# What is the BEST & SAFEST alloy wheel cleaner?



## Dean_82 (Feb 21, 2007)

The 'what is best' question is not normally a question I'd ask as the search function has the answers to most questions......
But on this occasion i'm gonna ask anyways 

I washed a friends BMW 5series 02 plate and his alloys where caked in brake dust etc... I went at it with APC at 4:1 which removed about 40% of it. I didnt have anything on me at the time that was stronger..
So I continued with the wash and left at that, but saying I'd clean them up better the following week. So last weekend I managed to get hold off 'Alu brite' not sure on the brand....I think it was Wilcox..
I used this knowing it was acid based and took extra, extra care and at 4:1.This seemed to remove 90% I then decided to use SRP and EGP. They looked good but on closeer inspection(whilst applying SRP) I noticed a very slight mark on the alloy which i'm sure is down to the 'alu brite'...its like a run mark?!?
I hoping the 100% mark can be reached with a agressive clay bar, but at a later date......
I wash my car weekly so only ever use shampoo and on the odd occasion APC, but incase I clean someones dirty car I feel I may need something stronger....
So I would like to know your opinions on the best/strongest & safest wheel cleaner that you've used?
non acid based

:car:


----------



## ryanuk (Jun 22, 2007)

i like autosmart smartwheels!

great stuff and very safe.


----------



## Epoch (Jul 30, 2006)

For me the green P21S gel

Ace!


----------



## ryanuk (Jun 22, 2007)

yeag p21s is also good,but its not cheap!


----------



## kirkn99 (Aug 23, 2006)

P21s - the pink one (very smelly though)


----------



## Paul-T (Nov 2, 2006)

Bilbury.


----------



## Snowwolf (Oct 19, 2007)

P21's here!


----------



## 7MAT (Apr 14, 2006)

Dean, do you have any pictures of the Alloy with run marks?

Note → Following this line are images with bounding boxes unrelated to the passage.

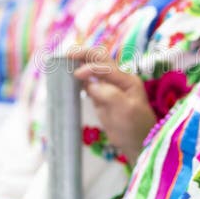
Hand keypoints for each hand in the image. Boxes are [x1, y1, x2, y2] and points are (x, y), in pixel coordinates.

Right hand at [70, 49, 155, 163]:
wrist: (137, 143)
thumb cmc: (135, 127)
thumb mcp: (126, 111)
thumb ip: (110, 95)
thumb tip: (90, 84)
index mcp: (127, 80)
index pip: (106, 67)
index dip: (90, 68)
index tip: (76, 75)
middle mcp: (118, 80)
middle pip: (99, 60)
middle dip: (83, 55)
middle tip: (65, 55)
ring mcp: (109, 87)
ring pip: (92, 69)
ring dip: (79, 64)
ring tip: (63, 63)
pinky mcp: (101, 97)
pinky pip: (88, 83)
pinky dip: (78, 78)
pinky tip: (68, 78)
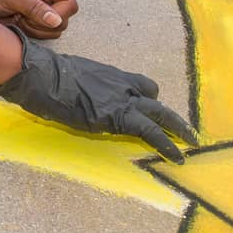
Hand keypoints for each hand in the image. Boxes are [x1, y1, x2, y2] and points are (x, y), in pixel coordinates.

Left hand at [0, 0, 78, 38]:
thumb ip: (35, 8)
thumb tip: (56, 20)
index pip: (70, 3)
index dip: (58, 15)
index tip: (36, 17)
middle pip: (65, 19)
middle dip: (43, 24)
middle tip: (22, 17)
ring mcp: (45, 7)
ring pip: (56, 29)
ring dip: (37, 29)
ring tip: (19, 18)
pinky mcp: (38, 19)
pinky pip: (46, 34)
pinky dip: (33, 33)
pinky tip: (19, 23)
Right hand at [0, 25, 198, 162]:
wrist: (41, 75)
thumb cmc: (45, 76)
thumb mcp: (70, 76)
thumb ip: (81, 85)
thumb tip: (72, 93)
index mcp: (109, 74)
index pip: (139, 85)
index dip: (146, 98)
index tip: (150, 109)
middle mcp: (120, 83)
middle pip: (153, 96)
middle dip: (171, 116)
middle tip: (186, 130)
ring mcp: (121, 98)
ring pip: (160, 113)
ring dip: (177, 129)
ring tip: (190, 145)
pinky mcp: (118, 117)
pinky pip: (151, 131)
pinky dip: (167, 144)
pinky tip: (176, 157)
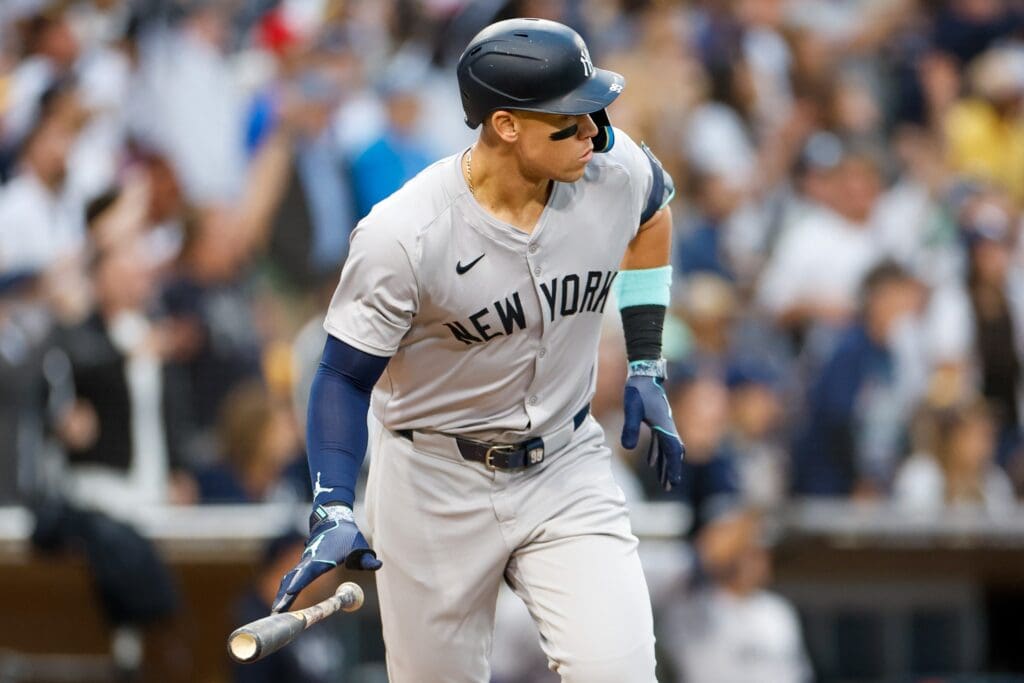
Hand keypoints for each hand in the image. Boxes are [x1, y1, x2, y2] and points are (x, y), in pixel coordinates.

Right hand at [272, 503, 380, 612]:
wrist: (332, 518)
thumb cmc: (347, 534)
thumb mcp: (360, 546)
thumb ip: (367, 558)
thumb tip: (378, 565)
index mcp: (322, 558)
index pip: (308, 573)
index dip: (298, 583)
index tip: (289, 594)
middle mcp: (309, 560)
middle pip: (293, 580)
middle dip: (284, 595)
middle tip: (277, 612)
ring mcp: (304, 561)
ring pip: (289, 578)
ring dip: (282, 594)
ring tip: (276, 611)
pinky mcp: (304, 563)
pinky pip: (292, 577)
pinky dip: (286, 588)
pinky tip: (281, 599)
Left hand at [620, 361, 684, 489]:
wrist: (643, 373)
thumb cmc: (638, 391)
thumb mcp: (631, 409)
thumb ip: (630, 428)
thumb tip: (627, 448)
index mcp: (664, 426)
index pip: (673, 451)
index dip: (674, 467)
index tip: (673, 483)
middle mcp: (668, 427)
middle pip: (673, 453)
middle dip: (672, 470)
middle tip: (668, 487)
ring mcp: (664, 424)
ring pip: (668, 449)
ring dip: (666, 464)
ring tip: (662, 480)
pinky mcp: (657, 421)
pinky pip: (661, 442)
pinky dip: (658, 454)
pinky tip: (651, 462)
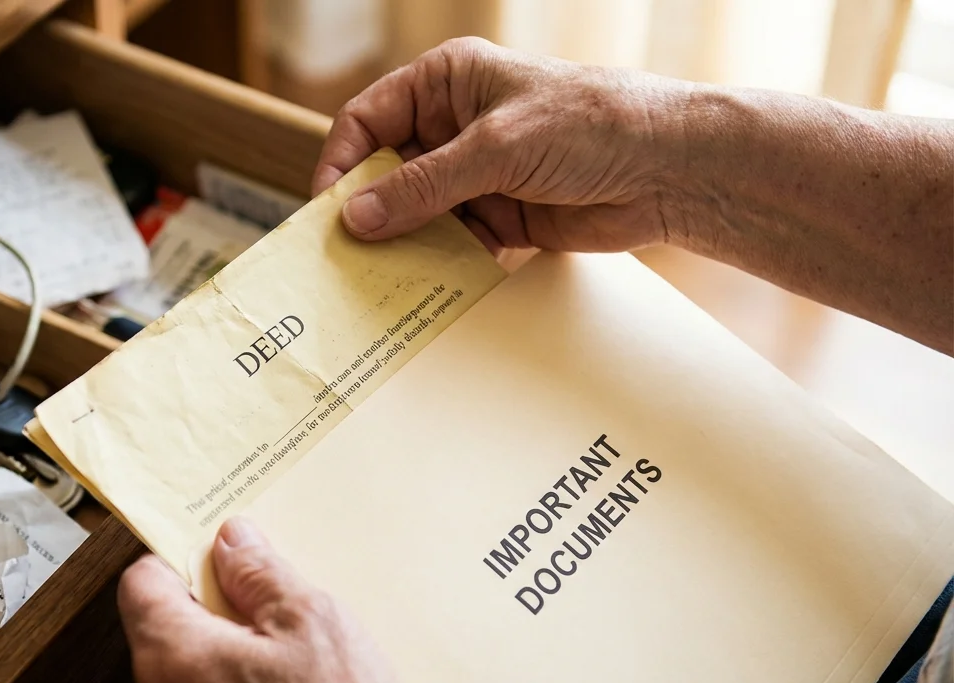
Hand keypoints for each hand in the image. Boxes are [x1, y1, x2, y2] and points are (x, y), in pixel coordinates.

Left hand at [117, 518, 433, 682]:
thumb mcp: (312, 622)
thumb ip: (260, 573)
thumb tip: (233, 543)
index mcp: (173, 660)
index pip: (141, 583)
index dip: (180, 559)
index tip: (217, 555)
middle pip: (162, 631)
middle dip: (211, 612)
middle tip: (269, 609)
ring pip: (184, 677)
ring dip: (224, 659)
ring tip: (286, 662)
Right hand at [313, 37, 691, 255]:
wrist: (671, 170)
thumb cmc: (593, 125)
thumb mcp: (497, 148)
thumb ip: (424, 185)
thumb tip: (358, 217)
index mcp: (447, 82)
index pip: (369, 120)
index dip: (343, 163)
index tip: (328, 209)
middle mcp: (455, 125)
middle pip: (387, 172)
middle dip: (371, 212)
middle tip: (348, 255)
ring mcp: (477, 173)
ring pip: (416, 214)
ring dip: (406, 244)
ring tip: (387, 278)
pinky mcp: (499, 216)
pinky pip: (451, 243)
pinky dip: (442, 263)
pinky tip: (434, 284)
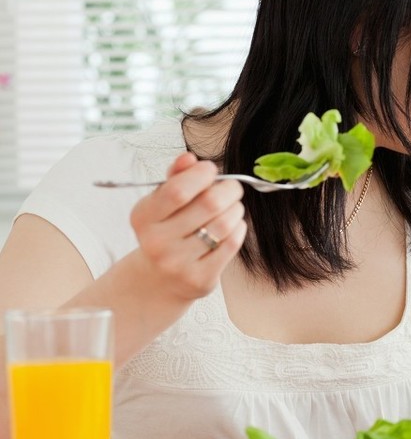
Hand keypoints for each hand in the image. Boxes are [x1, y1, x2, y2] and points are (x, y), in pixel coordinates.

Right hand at [128, 153, 246, 301]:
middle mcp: (156, 242)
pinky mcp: (199, 278)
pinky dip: (239, 229)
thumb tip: (189, 158)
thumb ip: (176, 177)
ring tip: (232, 208)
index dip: (202, 174)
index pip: (178, 190)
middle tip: (232, 188)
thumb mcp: (162, 203)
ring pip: (224, 224)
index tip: (210, 170)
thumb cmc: (167, 231)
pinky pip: (232, 244)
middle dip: (229, 189)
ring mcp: (177, 263)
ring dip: (236, 209)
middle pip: (209, 204)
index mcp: (143, 217)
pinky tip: (232, 227)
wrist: (159, 281)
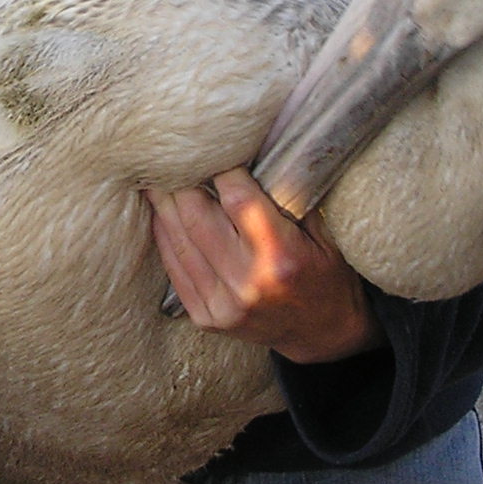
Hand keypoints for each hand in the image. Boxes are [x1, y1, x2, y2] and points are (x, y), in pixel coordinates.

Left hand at [148, 169, 379, 363]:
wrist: (323, 335)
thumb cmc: (326, 276)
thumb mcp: (322, 234)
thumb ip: (288, 199)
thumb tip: (251, 155)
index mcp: (280, 256)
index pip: (237, 198)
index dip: (220, 168)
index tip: (212, 148)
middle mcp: (248, 281)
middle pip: (197, 216)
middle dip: (181, 182)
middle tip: (173, 158)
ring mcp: (223, 304)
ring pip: (180, 241)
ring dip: (164, 206)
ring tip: (156, 180)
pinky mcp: (207, 318)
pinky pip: (175, 269)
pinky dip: (165, 238)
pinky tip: (161, 215)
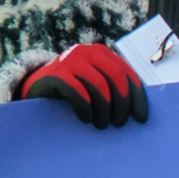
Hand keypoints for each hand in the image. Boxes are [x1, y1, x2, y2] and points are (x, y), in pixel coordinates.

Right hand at [13, 40, 150, 130]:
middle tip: (119, 123)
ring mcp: (70, 61)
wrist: (37, 87)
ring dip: (104, 109)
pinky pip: (78, 91)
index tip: (141, 118)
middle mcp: (87, 52)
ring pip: (99, 85)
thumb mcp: (94, 83)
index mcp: (101, 53)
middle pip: (116, 77)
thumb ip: (113, 87)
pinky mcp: (56, 75)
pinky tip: (86, 118)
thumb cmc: (72, 89)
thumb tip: (140, 110)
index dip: (137, 96)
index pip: (127, 73)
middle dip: (122, 103)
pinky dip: (85, 107)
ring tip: (102, 124)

Forum offer here on Acid Free Wheel Cleaner;
http://www.detailingworld.co.uk/forum/showthread.php?t=58430


----------



## Dean_82 (Feb 21, 2007)

7MAT said:


> Dean, do you have any pictures of the Alloy with run marks?
> 
> Forum offer here on Acid Free Wheel Cleaner;
> http://www.detailingworld.co.uk/forum/showthread.php?t=58430


I could get one....Whys that dude?


----------



## Deano (Jul 7, 2006)

another one for smartwheels here. but i do get it cheap so that maybe why i like it so much.


----------



## keith84_uk (Nov 13, 2007)

P21s! 
But using bilberry now cos it costs less and had similar performance!
£29 for 5L (dilute 1:5) = 25L!!


----------



## 7MAT (Apr 14, 2006)

Dean_82 said:


> I could get one....Whys that dude?


I should of said just out of interest ........


----------



## Dean_82 (Feb 21, 2007)

7MAT said:


> I should of said just out of interest ........


Yeah no worries....I'll try and remember next time I see him:thumb:


----------



## Car Key (Mar 20, 2007)

Sonax R2000 Non-Acid Gel £7.50 (0.5L). Also I believe sold at BMW dealers, under their own BMW branding, for just £4 (0.5L), although I'm not 100% sure it's _exactly_ the same (if there's any chemists on here who can verify by testing, I can send samples of both).


----------



## 74merc (Nov 15, 2007)

I use Auto Glym Engine Cleaner. It's a detergent as opposed to an acid so is a lot safer.


----------



## Belleair302 (May 9, 2007)

Porsche Wheel cleaner, £10 from the dealers and it is P21s in all but name. Grat stuff and lasts for months.


----------



## Dynamics (Dec 27, 2006)

I use Autoglym engine and machine cleaner too.


----------



## bmw320i (Aug 30, 2007)

I use Autosmart G101 at a 4:1 ratio - works well for me.


----------



## Grizzle (Jul 12, 2006)

Smart wheels 25 litres £30 delivered to your door.


----------



## acrebo (Jul 30, 2006)

Another vote for AG Engine and Machine - I spray it on and leave to soak, agitate and then wash with normal shampoo. Seems to work fine for non-serious caking on.


----------



## PWOOD (Apr 30, 2007)

Apparently this new stuff from AG is wheel safe. Seems to work pretty well albeit my wheels were not mega dirty in the first place
http://www.autoglym.co.uk/enGB/product-proddetail.asp?v06VQ=HM&Range=1


----------



## jamiesim (Feb 7, 2008)

p21s now called R22 I think is good but now on the bilberry stuff, seems very good to me and will have it in a pressurized spray bottle for this weekend...


----------



## mk4richie (Dec 15, 2007)

Hi, sorry to hijack the thread, but I thought I'd save a new one for the same thing.

I've been using Autobrite wheel cleaner for a bit, diluted 4:1, and am not impressed at all.
I leave it on after agitating it (i never have alot of dust on my wheels), and when I rinse the wheels are still dirty.
Can you recommend a cleaner that is strong, safe and ok to use on top of Chemical Guys wheel sealant.

Thanks
Richie K


----------



## ANDY S2 (Mar 4, 2008)

> Smart wheels 25 litres £30 delivered to your door


where do you get it at that price im paying 14.50 plus vat for 5 ltr


----------